TASK OBJECTIVE: Lines in the listing under this task are to be copied exactly.

╭─ RECORDS FOR THE EXERCISE

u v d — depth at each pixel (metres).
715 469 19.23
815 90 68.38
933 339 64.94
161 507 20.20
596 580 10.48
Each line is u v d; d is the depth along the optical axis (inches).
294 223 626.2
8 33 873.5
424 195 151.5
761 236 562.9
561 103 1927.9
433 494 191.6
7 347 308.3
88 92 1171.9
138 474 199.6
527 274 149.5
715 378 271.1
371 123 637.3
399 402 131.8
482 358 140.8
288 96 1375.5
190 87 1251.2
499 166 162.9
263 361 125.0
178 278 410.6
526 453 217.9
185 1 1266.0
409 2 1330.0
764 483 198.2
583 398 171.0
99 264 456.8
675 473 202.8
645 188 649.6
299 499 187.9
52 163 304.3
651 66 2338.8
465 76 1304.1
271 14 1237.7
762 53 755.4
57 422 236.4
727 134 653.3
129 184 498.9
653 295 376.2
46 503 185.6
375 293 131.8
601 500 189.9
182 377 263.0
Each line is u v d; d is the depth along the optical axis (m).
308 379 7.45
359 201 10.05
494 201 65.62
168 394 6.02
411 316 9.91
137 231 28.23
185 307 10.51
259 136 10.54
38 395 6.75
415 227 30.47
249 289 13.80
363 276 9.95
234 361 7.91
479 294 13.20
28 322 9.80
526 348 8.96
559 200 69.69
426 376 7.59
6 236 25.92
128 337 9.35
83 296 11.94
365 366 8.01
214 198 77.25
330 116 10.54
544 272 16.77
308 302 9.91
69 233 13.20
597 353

╰─

ANSWER BOX:
u v d — depth at each pixel (metres).
715 469 19.23
815 90 68.38
933 339 64.94
161 507 20.20
596 580 10.48
Each line is u v d; d is the depth along the optical axis (inches).
294 223 626.2
8 33 873.5
424 195 151.5
761 236 562.9
561 103 1927.9
433 494 191.6
7 347 308.3
88 92 1171.9
138 474 199.6
527 274 149.5
715 378 271.1
371 123 637.3
399 402 131.8
482 358 140.8
288 96 1375.5
190 87 1251.2
499 166 162.9
263 361 125.0
178 278 410.6
526 453 217.9
185 1 1266.0
409 2 1330.0
764 483 198.2
583 398 171.0
99 264 456.8
675 473 202.8
645 188 649.6
299 499 187.9
52 163 304.3
651 66 2338.8
465 76 1304.1
271 14 1237.7
762 53 755.4
57 422 236.4
727 134 653.3
129 184 498.9
653 295 376.2
46 503 185.6
375 293 131.8
601 500 189.9
182 377 263.0
Each line is u v d; d is the depth along the optical axis (m).
308 379 7.45
359 201 10.05
494 201 65.62
168 394 6.02
411 316 9.91
137 231 28.23
185 307 10.51
259 136 10.54
38 395 6.75
415 227 30.47
249 289 13.80
363 276 9.95
234 361 7.91
479 294 13.20
28 322 9.80
526 348 8.96
559 200 69.69
426 376 7.59
6 236 25.92
128 337 9.35
83 296 11.94
365 366 8.01
214 198 77.25
330 116 10.54
544 272 16.77
308 302 9.91
69 233 13.20
597 353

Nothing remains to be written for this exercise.